- [Task]: Copy every line of all the rows below, keeping each character, space, and punctuation mark unchanged.

- [Dataset entries]:
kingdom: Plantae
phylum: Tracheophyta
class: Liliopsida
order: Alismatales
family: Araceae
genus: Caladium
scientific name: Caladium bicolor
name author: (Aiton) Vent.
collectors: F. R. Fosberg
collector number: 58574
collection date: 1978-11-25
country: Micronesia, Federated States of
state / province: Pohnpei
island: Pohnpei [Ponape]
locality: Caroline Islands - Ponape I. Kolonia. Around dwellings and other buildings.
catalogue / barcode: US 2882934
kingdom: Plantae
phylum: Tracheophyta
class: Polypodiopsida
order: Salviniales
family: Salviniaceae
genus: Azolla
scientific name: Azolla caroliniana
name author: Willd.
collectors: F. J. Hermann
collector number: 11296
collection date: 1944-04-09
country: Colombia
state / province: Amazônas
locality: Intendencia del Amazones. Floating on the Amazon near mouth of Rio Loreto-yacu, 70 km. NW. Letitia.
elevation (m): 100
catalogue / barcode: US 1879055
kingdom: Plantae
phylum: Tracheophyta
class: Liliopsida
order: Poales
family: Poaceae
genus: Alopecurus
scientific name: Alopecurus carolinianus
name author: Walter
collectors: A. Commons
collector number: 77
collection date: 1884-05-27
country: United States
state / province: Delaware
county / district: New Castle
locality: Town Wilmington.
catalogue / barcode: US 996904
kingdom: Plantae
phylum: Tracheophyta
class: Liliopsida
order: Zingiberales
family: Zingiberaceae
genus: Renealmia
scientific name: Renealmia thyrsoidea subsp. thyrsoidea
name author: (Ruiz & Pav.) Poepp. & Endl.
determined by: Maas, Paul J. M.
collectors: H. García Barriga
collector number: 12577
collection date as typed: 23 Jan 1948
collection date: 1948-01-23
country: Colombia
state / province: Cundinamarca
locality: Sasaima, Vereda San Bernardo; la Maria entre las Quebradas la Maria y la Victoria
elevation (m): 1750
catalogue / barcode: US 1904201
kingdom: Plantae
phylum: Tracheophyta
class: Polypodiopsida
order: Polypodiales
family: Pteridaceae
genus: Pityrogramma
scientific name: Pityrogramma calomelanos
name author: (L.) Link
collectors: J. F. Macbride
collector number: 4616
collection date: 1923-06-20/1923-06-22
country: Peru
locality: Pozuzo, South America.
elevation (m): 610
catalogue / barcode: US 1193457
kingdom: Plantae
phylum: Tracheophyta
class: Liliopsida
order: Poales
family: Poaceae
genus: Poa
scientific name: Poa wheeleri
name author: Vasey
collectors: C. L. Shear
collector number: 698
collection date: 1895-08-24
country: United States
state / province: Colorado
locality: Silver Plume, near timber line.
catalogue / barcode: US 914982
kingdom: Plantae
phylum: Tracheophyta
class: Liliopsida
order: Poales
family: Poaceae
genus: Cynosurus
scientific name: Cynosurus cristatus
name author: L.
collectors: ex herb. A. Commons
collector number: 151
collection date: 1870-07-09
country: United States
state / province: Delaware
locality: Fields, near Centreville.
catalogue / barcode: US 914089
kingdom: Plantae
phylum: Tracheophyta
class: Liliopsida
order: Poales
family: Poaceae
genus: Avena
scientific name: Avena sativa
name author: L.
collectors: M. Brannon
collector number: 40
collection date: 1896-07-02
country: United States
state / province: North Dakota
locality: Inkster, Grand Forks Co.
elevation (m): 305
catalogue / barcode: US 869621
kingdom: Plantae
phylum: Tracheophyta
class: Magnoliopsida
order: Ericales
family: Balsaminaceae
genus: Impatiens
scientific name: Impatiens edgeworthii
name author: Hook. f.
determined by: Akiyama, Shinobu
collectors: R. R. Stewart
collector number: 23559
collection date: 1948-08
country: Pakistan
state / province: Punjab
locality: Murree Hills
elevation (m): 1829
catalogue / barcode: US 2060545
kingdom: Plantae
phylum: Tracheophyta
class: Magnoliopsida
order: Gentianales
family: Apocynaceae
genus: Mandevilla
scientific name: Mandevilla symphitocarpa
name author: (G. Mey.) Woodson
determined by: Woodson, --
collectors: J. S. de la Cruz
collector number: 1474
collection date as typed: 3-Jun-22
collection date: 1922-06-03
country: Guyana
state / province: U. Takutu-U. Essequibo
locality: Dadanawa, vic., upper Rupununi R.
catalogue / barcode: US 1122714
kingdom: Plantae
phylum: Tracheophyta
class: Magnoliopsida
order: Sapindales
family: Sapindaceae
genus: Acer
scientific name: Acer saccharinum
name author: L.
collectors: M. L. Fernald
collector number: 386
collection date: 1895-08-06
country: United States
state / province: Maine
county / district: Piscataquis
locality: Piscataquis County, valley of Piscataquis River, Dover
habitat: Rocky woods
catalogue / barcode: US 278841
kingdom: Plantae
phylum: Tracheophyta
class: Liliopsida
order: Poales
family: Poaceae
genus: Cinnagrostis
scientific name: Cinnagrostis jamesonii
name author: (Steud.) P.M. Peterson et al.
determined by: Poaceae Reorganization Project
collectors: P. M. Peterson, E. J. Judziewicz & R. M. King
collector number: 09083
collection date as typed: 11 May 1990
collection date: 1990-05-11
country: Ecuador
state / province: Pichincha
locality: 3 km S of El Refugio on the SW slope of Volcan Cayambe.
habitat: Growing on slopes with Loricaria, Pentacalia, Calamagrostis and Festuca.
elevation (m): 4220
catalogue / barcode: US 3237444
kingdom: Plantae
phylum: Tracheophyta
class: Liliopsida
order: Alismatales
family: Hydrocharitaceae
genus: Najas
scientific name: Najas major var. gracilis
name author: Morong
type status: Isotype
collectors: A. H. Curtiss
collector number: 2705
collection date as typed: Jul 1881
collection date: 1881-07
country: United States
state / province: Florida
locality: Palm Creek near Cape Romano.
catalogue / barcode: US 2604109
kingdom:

- [Worked answer]:
kingdom: Plantae
phylum: Tracheophyta
class: Liliopsida
order: Alismatales
family: Araceae
genus: Caladium
scientific name: Caladium bicolor
name author: (Aiton) Vent.
collectors: F. R. Fosberg
collector number: 58574
collection date: 1978-11-25
country: Micronesia, Federated States of
state / province: Pohnpei
island: Pohnpei [Ponape]
locality: Caroline Islands - Ponape I. Kolonia. Around dwellings and other buildings.
catalogue / barcode: US 2882934
kingdom: Plantae
phylum: Tracheophyta
class: Polypodiopsida
order: Salviniales
family: Salviniaceae
genus: Azolla
scientific name: Azolla caroliniana
name author: Willd.
collectors: F. J. Hermann
collector number: 11296
collection date: 1944-04-09
country: Colombia
state / province: Amazônas
locality: Intendencia del Amazones. Floating on the Amazon near mouth of Rio Loreto-yacu, 70 km. NW. Letitia.
elevation (m): 100
catalogue / barcode: US 1879055
kingdom: Plantae
phylum: Tracheophyta
class: Liliopsida
order: Poales
family: Poaceae
genus: Alopecurus
scientific name: Alopecurus carolinianus
name author: Walter
collectors: A. Commons
collector number: 77
collection date: 1884-05-27
country: United States
state / province: Delaware
county / district: New Castle
locality: Town Wilmington.
catalogue / barcode: US 996904
kingdom: Plantae
phylum: Tracheophyta
class: Liliopsida
order: Zingiberales
family: Zingiberaceae
genus: Renealmia
scientific name: Renealmia thyrsoidea subsp. thyrsoidea
name author: (Ruiz & Pav.) Poepp. & Endl.
determined by: Maas, Paul J. M.
collectors: H. García Barriga
collector number: 12577
collection date as typed: 23 Jan 1948
collection date: 1948-01-23
country: Colombia
state / province: Cundinamarca
locality: Sasaima, Vereda San Bernardo; la Maria entre las Quebradas la Maria y la Victoria
elevation (m): 1750
catalogue / barcode: US 1904201
kingdom: Plantae
phylum: Tracheophyta
class: Polypodiopsida
order: Polypodiales
family: Pteridaceae
genus: Pityrogramma
scientific name: Pityrogramma calomelanos
name author: (L.) Link
collectors: J. F. Macbride
collector number: 4616
collection date: 1923-06-20/1923-06-22
country: Peru
locality: Pozuzo, South America.
elevation (m): 610
catalogue / barcode: US 1193457
kingdom: Plantae
phylum: Tracheophyta
class: Liliopsida
order: Poales
family: Poaceae
genus: Poa
scientific name: Poa wheeleri
name author: Vasey
collectors: C. L. Shear
collector number: 698
collection date: 1895-08-24
country: United States
state / province: Colorado
locality: Silver Plume, near timber line.
catalogue / barcode: US 914982
kingdom: Plantae
phylum: Tracheophyta
class: Liliopsida
order: Poales
family: Poaceae
genus: Cynosurus
scientific name: Cynosurus cristatus
name author: L.
collectors: ex herb. A. Commons
collector number: 151
collection date: 1870-07-09
country: United States
state / province: Delaware
locality: Fields, near Centreville.
catalogue / barcode: US 914089
kingdom: Plantae
phylum: Tracheophyta
class: Liliopsida
order: Poales
family: Poaceae
genus: Avena
scientific name: Avena sativa
name author: L.
collectors: M. Brannon
collector number: 40
collection date: 1896-07-02
country: United States
state / province: North Dakota
locality: Inkster, Grand Forks Co.
elevation (m): 305
catalogue / barcode: US 869621
kingdom: Plantae
phylum: Tracheophyta
class: Magnoliopsida
order: Ericales
family: Balsaminaceae
genus: Impatiens
scientific name: Impatiens edgeworthii
name author: Hook. f.
determined by: Akiyama, Shinobu
collectors: R. R. Stewart
collector number: 23559
collection date: 1948-08
country: Pakistan
state / province: Punjab
locality: Murree Hills
elevation (m): 1829
catalogue / barcode: US 2060545
kingdom: Plantae
phylum: Tracheophyta
class: Magnoliopsida
order: Gentianales
family: Apocynaceae
genus: Mandevilla
scientific name: Mandevilla symphitocarpa
name author: (G. Mey.) Woodson
determined by: Woodson, --
collectors: J. S. de la Cruz
collector number: 1474
collection date as typed: 3-Jun-22
collection date: 1922-06-03
country: Guyana
state / province: U. Takutu-U. Essequibo
locality: Dadanawa, vic., upper Rupununi R.
catalogue / barcode: US 1122714
kingdom: Plantae
phylum: Tracheophyta
class: Magnoliopsida
order: Sapindales
family: Sapindaceae
genus: Acer
scientific name: Acer saccharinum
name author: L.
collectors: M. L. Fernald
collector number: 386
collection date: 1895-08-06
country: United States
state / province: Maine
county / district: Piscataquis
locality: Piscataquis County, valley of Piscataquis River, Dover
habitat: Rocky woods
catalogue / barcode: US 278841
kingdom: Plantae
phylum: Tracheophyta
class: Liliopsida
order: Poales
family: Poaceae
genus: Cinnagrostis
scientific name: Cinnagrostis jamesonii
name author: (Steud.) P.M. Peterson et al.
determined by: Poaceae Reorganization Project
collectors: P. M. Peterson, E. J. Judziewicz & R. M. King
collector number: 09083
collection date as typed: 11 May 1990
collection date: 1990-05-11
country: Ecuador
state / province: Pichincha
locality: 3 km S of El Refugio on the SW slope of Volcan Cayambe.
habitat: Growing on slopes with Loricaria, Pentacalia, Calamagrostis and Festuca.
elevation (m): 4220
catalogue / barcode: US 3237444
kingdom: Plantae
phylum: Tracheophyta
class: Liliopsida
order: Alismatales
family: Hydrocharitaceae
genus: Najas
scientific name: Najas major var. gracilis
name author: Morong
type status: Isotype
collectors: A. H. Curtiss
collector number: 2705
collection date as typed: Jul 1881
collection date: 1881-07
country: United States
state / province: Florida
locality: Palm Creek near Cape Romano.
catalogue / barcode: US 2604109
kingdom:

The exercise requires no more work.